Please don't link io9 for scientific articles -- their science journalism is generally subpar, often barely more than crudely summarizing abstracts in Nature or Science.
In this case they cite the wrong primary author -- attributing the work to Matt Wilson instead of Daniel Bendor. While Matt Wilson is the sponsoring author (ie providing the facilities and general supervision), this is Dr. Bendor's experiment and he is entirely uncredited here.
I don't think people are generally aware of how awful io9 is, or any of the other science news out there. Even worse is that most science news is pump-and-forget. I don't know how to fix that, or make more people aware in a useful way. Give me the paper or give me death!
It is widely accepted that hippocampal replay occurs during sleep and is an important part of memory consolidation.
It is not widely accepted that this activation is, or even leads to, the subjective experience that we call dreaming.
The article gets it right in the second paragraph, but most of the rest of the paper makes incorrect reference to dreams. Don't expect to program your dreams any time soon.
The actual result here is very interesting in its own right; it suggests that the consolidation process can be directed, and if the replay system plays the role in learning that many people suspect it does, then we might be able to focus our learning on particular experiences. The idea of learning something while you sleep by playing a tape might not be as ridiculous as I always thought it was.

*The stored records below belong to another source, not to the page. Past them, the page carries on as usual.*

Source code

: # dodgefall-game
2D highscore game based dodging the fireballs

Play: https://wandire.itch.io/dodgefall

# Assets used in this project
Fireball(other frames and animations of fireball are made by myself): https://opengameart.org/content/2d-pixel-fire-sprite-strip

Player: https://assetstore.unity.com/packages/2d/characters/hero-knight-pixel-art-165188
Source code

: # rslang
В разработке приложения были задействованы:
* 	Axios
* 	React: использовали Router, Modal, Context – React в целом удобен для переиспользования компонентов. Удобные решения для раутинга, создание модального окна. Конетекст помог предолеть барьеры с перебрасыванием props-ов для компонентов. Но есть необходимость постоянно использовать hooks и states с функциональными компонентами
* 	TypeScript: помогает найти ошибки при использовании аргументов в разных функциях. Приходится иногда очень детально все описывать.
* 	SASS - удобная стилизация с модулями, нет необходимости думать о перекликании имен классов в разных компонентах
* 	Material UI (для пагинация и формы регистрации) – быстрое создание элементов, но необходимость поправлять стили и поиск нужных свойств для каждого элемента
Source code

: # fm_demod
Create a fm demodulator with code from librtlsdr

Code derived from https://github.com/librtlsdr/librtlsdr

This line, fairly early in the article, sounds like BS. If not BS, then it is poor writing, because it hand-waves over a huge chasm:
"Using correlative analysis, Wilson confirmed that the rats were dreaming of their maze navigating exploits from the day before."
They absolutely confirmed the rats were dreaming specifically of the mazes of the day before, by analyzing their neural activity? If so, that technology is FAR more interesting than merely controlling their dreams!
Maybe it's the rats who are experimenting on us, faking hippocampal replay responses to control the dreams of neuroscientist "researchers", making them run through cognitive mazes while drooling after the ephemeral crumbs of peer accolades and citation cred...
I would like to know more info about how they know what the rats are dreaming about. It sounded like they knew with a high degree of confidence that the rats were dreaming about something. I want to know they knew this.
One way I know this is possible, from prior research, is by implanting electrodes into the rat's hippocampi to detect activation in the place cells.
In a nutshell, place cells are cells in the hippocampus that are associated with particular regions of the environment (their 'place field'). They activate when the animal visits a place, thinks about a place or, critically, dreams about a place. The theory is that they're used by your hippocampus to tie together memories gathered in a particular place during memory consolidation, to help you recall details about a familiar environment, and to help build navigation maps of the environment (by linking place cells' fields together where their fields are close or overlap).
In one study I read a few years ago, neuroscientists implanted electrodes into a rat's brain and had them run the maze repeatedly, tracking where they were in the maze and what cells were activated. Later, when the rats were asleep, they recorded the activation again, and found that they activated in the same sequence that they did when the rats were actually in the maze. This strongly implies that they were dreaming about running the maze.
This study seems to be an extension of that where they showed they could direct the sleeping rats through the maze with 'turn left' and 'turn right' cues the rats learned while awake.
Edit: To be clear, the hypothesis that this replay happens because the rats are dreaming is pure speculation. My personal hunch is that's what's going on, but that's all it is: a hunch, an assumption. There's no way to be sure whether they are experiencing what we call 'dreaming'. All we know is that the place cells in the rats' hippocampi 'replays' the place cell activation in the same order that they activated while awake.
It's pretty widely accepted that during sleep, the hippocampus replays patterns of activation that were produced during the day. In this case, that means that the rats are essentially traversing the maze in their sleep.
However, this is _not_ dreaming. The neural replay activity is seen in humans and animals alike, but it doesn't correspond to the subjective experience of dreaming in humans, AFAIK.
In this case they cite the wrong primary author -- attributing the work to Matt Wilson instead of Daniel Bendor. While Matt Wilson is the sponsoring author (ie providing the facilities and general supervision), this is Dr. Bendor's experiment and he is entirely uncredited here.